## Ejercicio
En el texto sobre la Navidad y la fiesta popular, ¿desde cuándo se apropió la Iglesia de la celebración del solsticio de invierno?

## Fragmento del texto

☆ ☆ ☆

LA NAVIDAD Y LA FIESTA POPULAR

Se suele admitir que, originariamente, la Navidad es la celebración del solsticio de invierno, del Sol Invicto de los romanos, apropiada por la Iglesia desde la segunda mitad del siglo IV. Esto ayuda a formular la propuesta de su recuperación en tanto que celebración popular y civil, vale decir, emancipada de servidumbres y adherencias institucionales, clericales y mercantiles.
 
Hoy la Navidad, en tanto que fiesta, agoniza. Es casi exclusivamente una herencia del pasado maltratada y aviesamente administrada por el poder constituido, en la que lo popular autoconstruido apenas tiene existencia. Recuperarla demanda, en primer lugar, repensarla y reinventarla, y sólo secundariamente mantener lo que fue en el pasado.
 
Todas las fiestas populares, así como la categoría misma de fiesta popular, que es experiencial y actuante, están en liquidación, asunto en que se pone de manifiesto el temible proceso aculturador que padece Europa, en la que las instituciones estatales y empresariales han logrado reducir prácticamente a nada a lo popular, por tanto al pueblo, a la gente común, en todas sus manifestaciones, entre ellas las festivas. Esto, además, ha conformado una pseudo-fiesta aburrida y deprimente, a menudo hórrida e intragable, que contribuye a la desolación universal en que se han convertido nuestras vidas en “la sociedad perfecta y completa”, la actual…
 
Empecemos la recuperación de la fiesta como quehacer del pueblo, de los pueblos, estableciendo el axioma de que es necesaria, imprescindible. Los seres humanos necesitan de diversión y alegría, de entretenimiento y recreación, para sobrellevar los sinsabores y dolores inherentes a la existencia, y más aún para reencontrarse en el ámbito de lo lúdico con sus semejantes, reafirmando también así los lazos de convivencia, afecto, hermandad, compartir y vida en común.

☆ ☆ ☆

## Material proporcionado
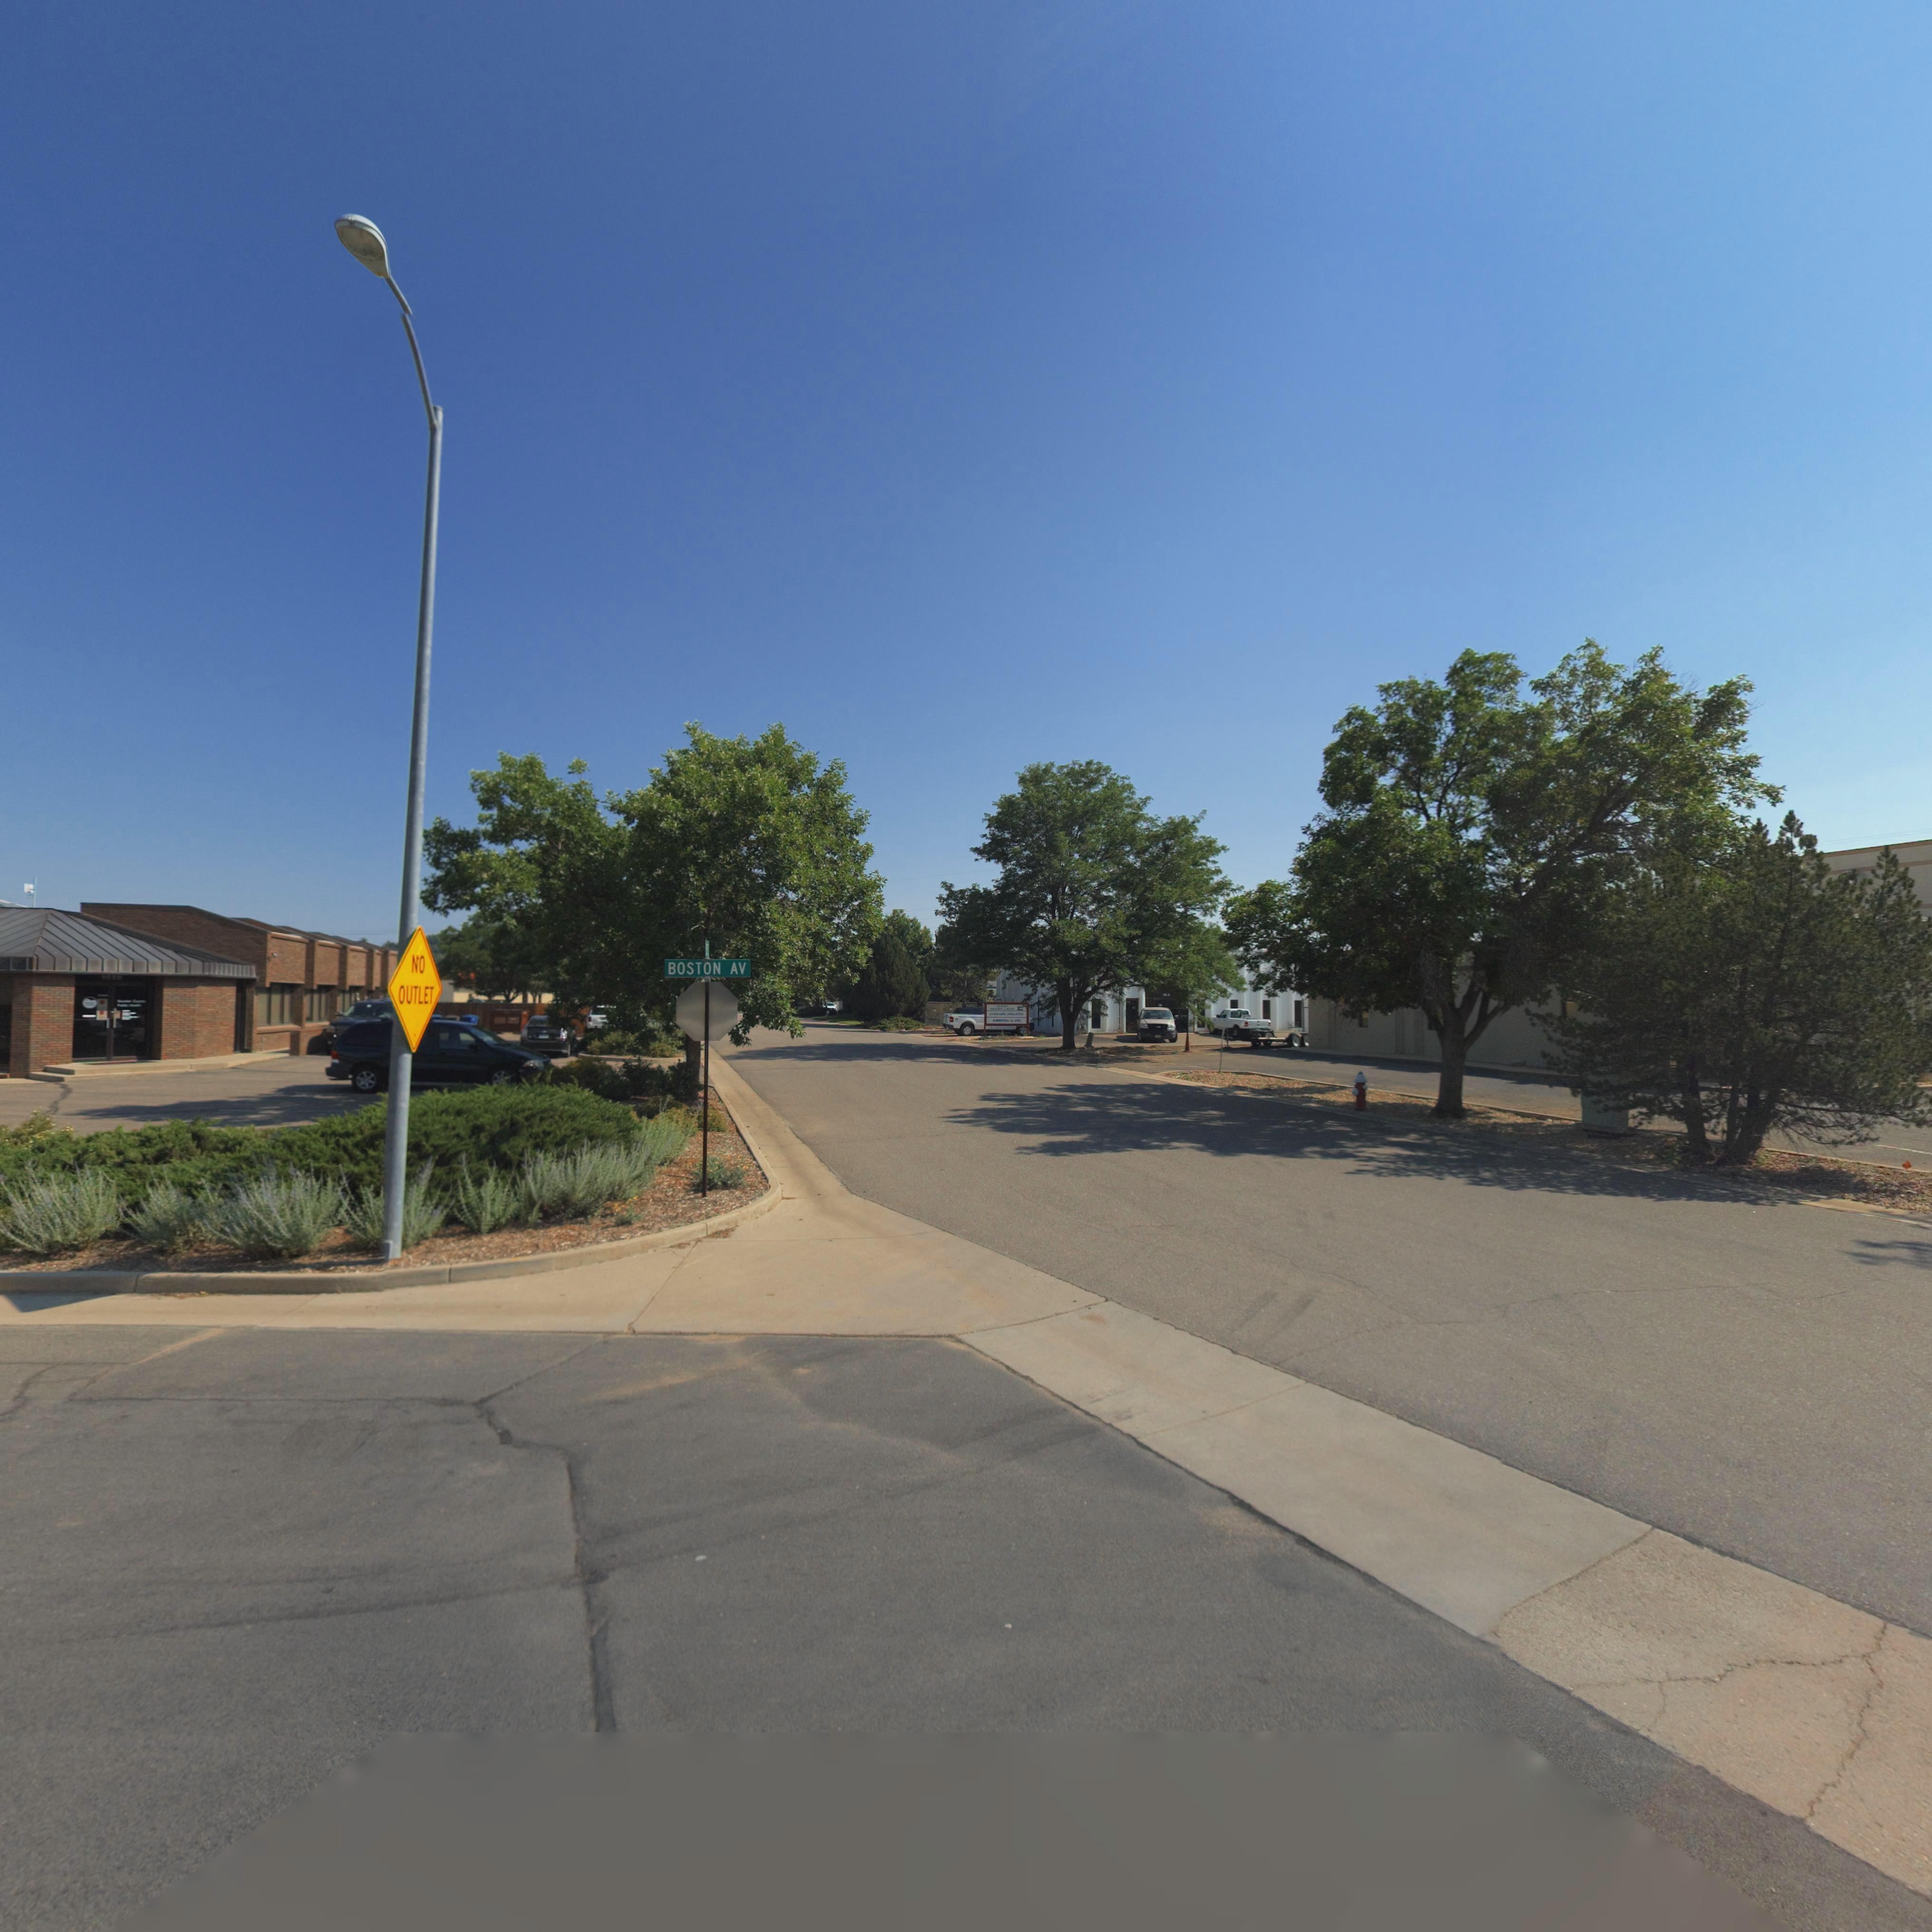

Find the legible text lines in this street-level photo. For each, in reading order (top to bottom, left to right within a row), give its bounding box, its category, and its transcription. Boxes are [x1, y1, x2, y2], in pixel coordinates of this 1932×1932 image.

[667, 961, 747, 975] StreetName: BOSTON AV
[100, 974, 123, 981] StreetNumber: *03*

☆ ☆ ☆

## Respuesta
Desde la segunda mitad del siglo IV.